車上,她靠著窗戶,看著窗外的風景。三個月沒回來了,城市沒什麼變化,樹還是那些樹,路還是那些路,只是樹葉黃了一些。她忽然想起他,想起他站在畫室門口等她的樣子,想起他遞給她奶茶的樣子,想起他說“別哭”的樣子。她閉上眼睛。

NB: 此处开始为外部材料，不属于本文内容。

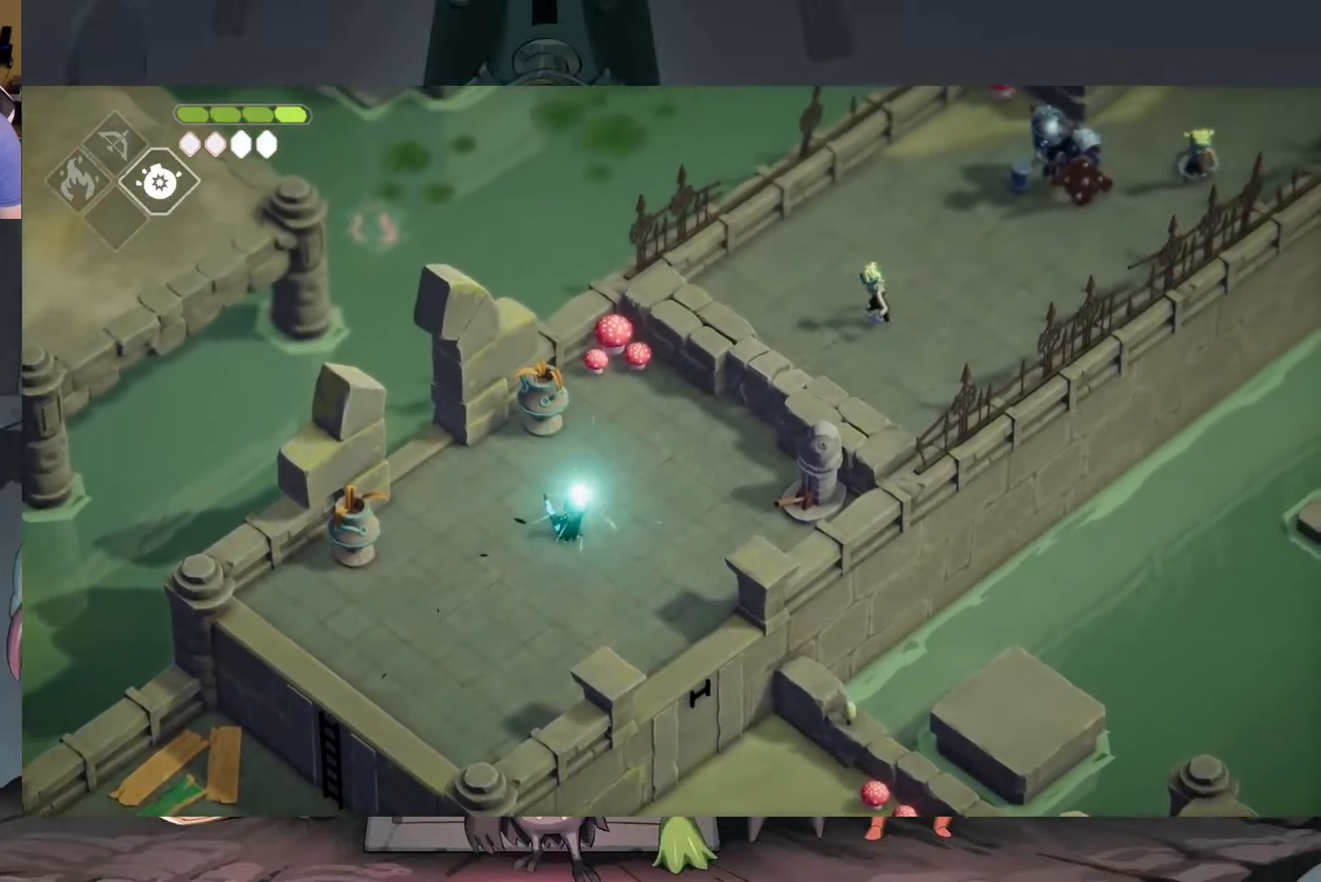
{"buttons": ["L2"], "left_stick": "up-right", "right_stick": "center", "events": [[283, "B", "up"]]}
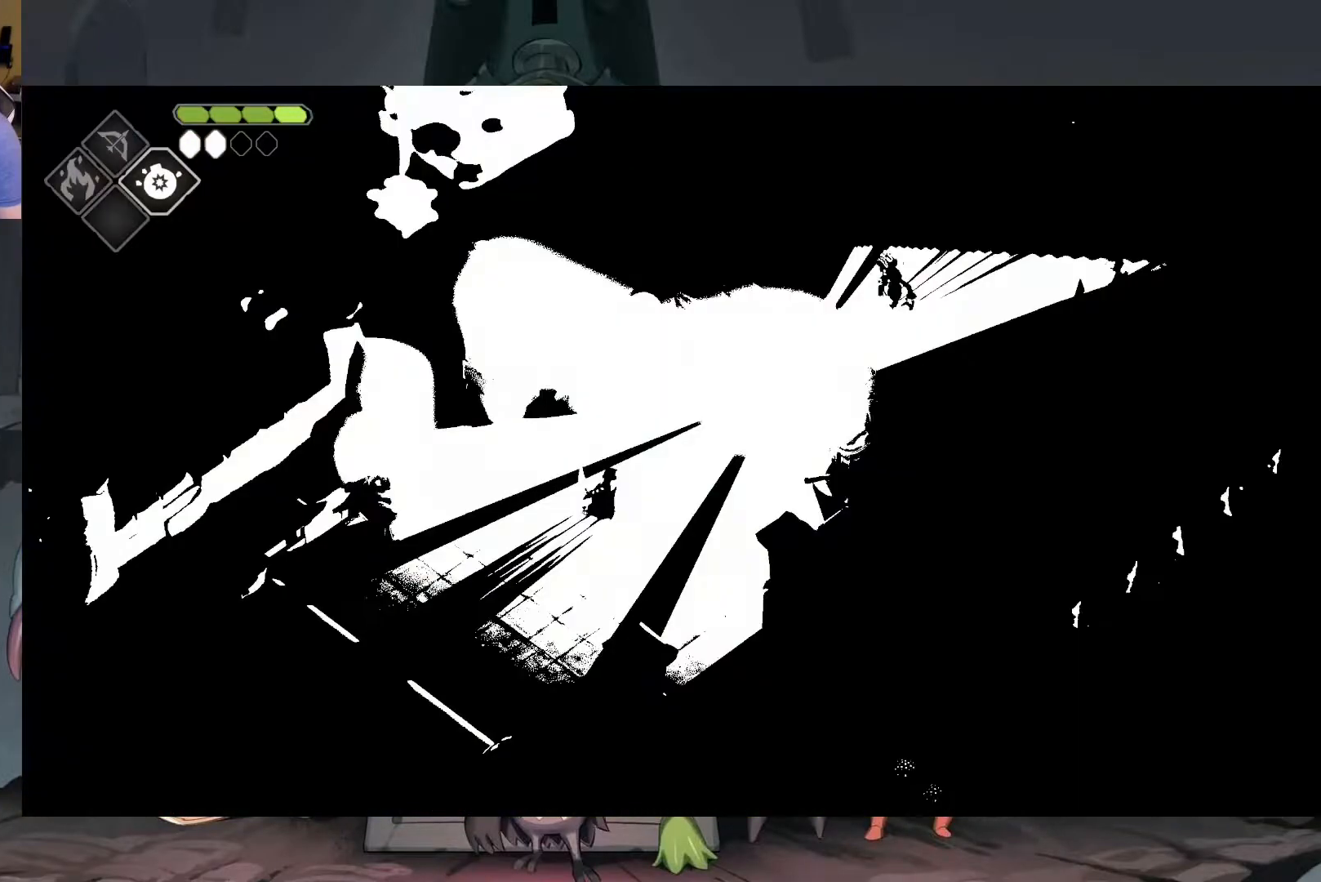
{"buttons": [], "left_stick": "right", "right_stick": "center", "events": [[17, "L2", "up"], [117, "left_stick", "right"]]}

“嫂子。”“嗯?”“珩哥最近很忙。公司的事,還有別的事。他每天睡不到西個小時。”她睜開眼睛看著阿九。“他怎麼了?”阿九猶豫了一下。“沈明遠的事。還沒處理完。珩哥在查一些東西,很麻煩。他不想讓你擔心,所以沒告訴你。”她的眼淚在眼眶裡打轉。“他為什麼不告訴我?”阿九看著她。“他說你一個人在巴黎,告訴你了,你會擔心。擔心了,就會回來。回來了,就不安全。”她低下頭。他又是這樣。什麼都自己扛。她在巴黎,他怕她擔心,什麼都不說。她回來了,他還是什麼都不說。

“他今晚回來嗎?”她問。阿九點點頭。“應該會。他讓你在家等他。”她沒說話。

回到家,她媽做了好多菜。紅燒肉、糖醋排骨、清炒時蔬、蒸魚,擺了滿滿一桌。她爸幫她搬箱子,她哥坐在沙發上看電視。一切都跟以前一樣,但她總覺得少了什麼。她媽看見她,眼眶紅了。“瘦了。”她笑了。“沒有。吃得好睡得好。”她媽不信。“時珩呢?沒來接你?”她搖搖頭。“他忙。”她媽嘆了口氣。“他每週飛去看你,能不忙嗎?”她沒說話。

吃完飯,她回到自己房間,躺在床上。看著天花板,腦子裡全是阿九說的話——“他每天睡不到西個小時。”她拿出手機,給他發訊息。“我到家了。”他回:“嗯。”她發:“你什麼時候回來?”他回:“晚一點。”她發:“我等你。”他回:“好。”

她躺在床上,等著。從七點等到八點,從八點等到九點,從九點等到十點。他沒回來,也沒發訊息。她給他發了一條:“在哪兒?”沒回。又發了一條:“你幾點回來?”還是沒回。她握著手機,坐在黑暗裡,等著。

十一點,她聽見樓下有車的聲音。她跑到窗邊往下看,一輛黑色的車停在門口,車燈亮著。他下了車,站在車旁邊,低著頭,看不清表情。她跑下樓,推開門。他看見她,愣了一下。

“你怎麼還沒睡?”她看著他。“等你。”他走過來,伸手揉了揉她的頭髮。“瘦了。”她看著他。“你也瘦了。”他沒說話。她踮起腳,在他臉上親了一下。“進來吧。”他搖搖頭。“不進去了。太晚了。你早點睡。”她看著他。“你明天還忙嗎?”他點點頭。“那你什麼時候能忙完?”他看著她。“快了。”她不信。他每次說快了,都很慢。她深吸一口氣。“顧時珩,你答應我一件事。”他看著她。“什麼?”“不管多忙,每天給我發一條訊息。不用很長,就說‘吃了’‘睡了’‘還好’。就行。”他看著她,眼眶紅了。“好。”她踮起腳,又親了他一下。“晚安。”“晚安。”

他轉身上車。她站在門口,看著車尾燈消失在路口。然後關上門。

躺在床上,她翻來覆去睡不著。腦子裡全是他的臉,他說“快了”,他說“好”。她拿出手機,給他發訊息。“到家了嗎?”他回:“到了。”她發:“今天謝謝你。”他回:“不用。”她笑了。又發了一條。“顧時珩,你答應我的,每天一條訊息。”那邊沉默了很久。“好。”她看著那個“好”字,笑了。窗外的月光照進來,灑在她臉上。她閉上眼睛,慢慢睡著了。明天,他會發訊息給她。她等著。